Reproduce all of the rows below word for word, leaving out the pictures.

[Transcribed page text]
================
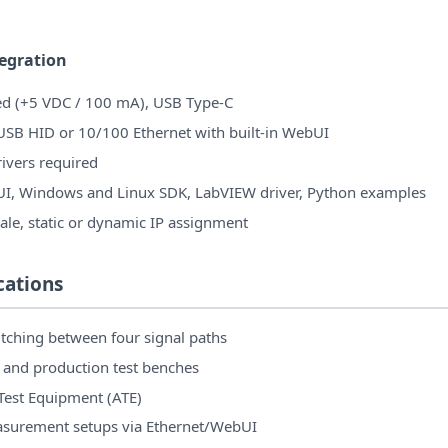
tegration
d (+5 VDC / 100 mA), USB Type-C
 USB HID or 10/100 Ethernet with built-in WebUI
ivers required
UI, Windows and Linux SDK, LabVIEW driver, Python examples
le, static or dynamic IP assignment
cations
tching between four signal paths
 and production test benches
est Equipment (ATE)
surement setups via Ethernet/WebUI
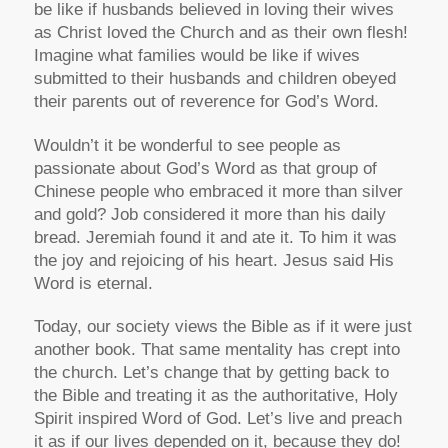
be like if husbands believed in loving their wives
as Christ loved the Church and as their own flesh!
Imagine what families would be like if wives
submitted to their husbands and children obeyed
their parents out of reverence for God’s Word.
Wouldn’t it be wonderful to see people as
passionate about God’s Word as that group of
Chinese people who embraced it more than silver
and gold? Job considered it more than his daily
bread. Jeremiah found it and ate it. To him it was
the joy and rejoicing of his heart. Jesus said His
Word is eternal.
Today, our society views the Bible as if it were just
another book. That same mentality has crept into
the church. Let’s change that by getting back to
the Bible and treating it as the authoritative, Holy
Spirit inspired Word of God. Let’s live and preach
it as if our lives depended on it, because they do!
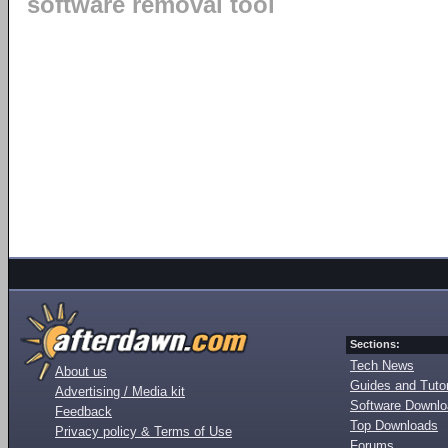
software removal tool
Sections:
Tech News
About us
Guides and Tutor
Advertising / Media kit
Software Downl
Feedback
Top Downloads
Privacy policy & Terms of Use
Forums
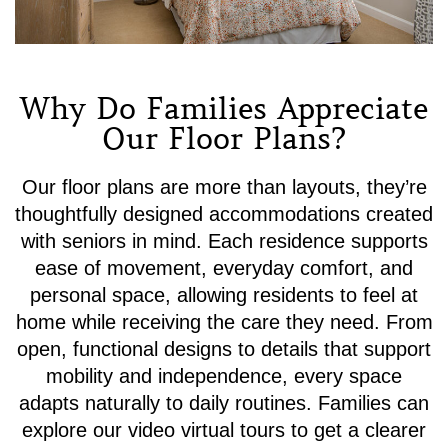
Why Do Families Appreciate
Our Floor Plans?
Our floor plans are more than layouts, they’re
thoughtfully designed accommodations created
with seniors in mind. Each residence supports
ease of movement, everyday comfort, and
personal space, allowing residents to feel at
home while receiving the care they need. From
open, functional designs to details that support
mobility and independence, every space
adapts naturally to daily routines. Families can
explore our video virtual tours to get a clearer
================
**Problem solution:**
tegration
d (+5 VDC / 100 mA), USB Type-C
 USB HID or 10/100 Ethernet with built-in WebUI
ivers required
UI, Windows and Linux SDK, LabVIEW driver, Python examples
le, static or dynamic IP assignment
cations
tching between four signal paths
 and production test benches
est Equipment (ATE)
surement setups via Ethernet/WebUI
be like if husbands believed in loving their wives
as Christ loved the Church and as their own flesh!
Imagine what families would be like if wives
submitted to their husbands and children obeyed
their parents out of reverence for God’s Word.
Wouldn’t it be wonderful to see people as
passionate about God’s Word as that group of
Chinese people who embraced it more than silver
and gold? Job considered it more than his daily
bread. Jeremiah found it and ate it. To him it was
the joy and rejoicing of his heart. Jesus said His
Word is eternal.
Today, our society views the Bible as if it were just
another book. That same mentality has crept into
the church. Let’s change that by getting back to
the Bible and treating it as the authoritative, Holy
Spirit inspired Word of God. Let’s live and preach
it as if our lives depended on it, because they do!
software removal tool
Sections:
Tech News
About us
Guides and Tutor
Advertising / Media kit
Software Downl
Feedback
Top Downloads
Privacy policy & Terms of Use
Forums
Why Do Families Appreciate
Our Floor Plans?
Our floor plans are more than layouts, they’re
thoughtfully designed accommodations created
with seniors in mind. Each residence supports
ease of movement, everyday comfort, and
personal space, allowing residents to feel at
home while receiving the care they need. From
open, functional designs to details that support
mobility and independence, every space
adapts naturally to daily routines. Families can
explore our video virtual tours to get a clearer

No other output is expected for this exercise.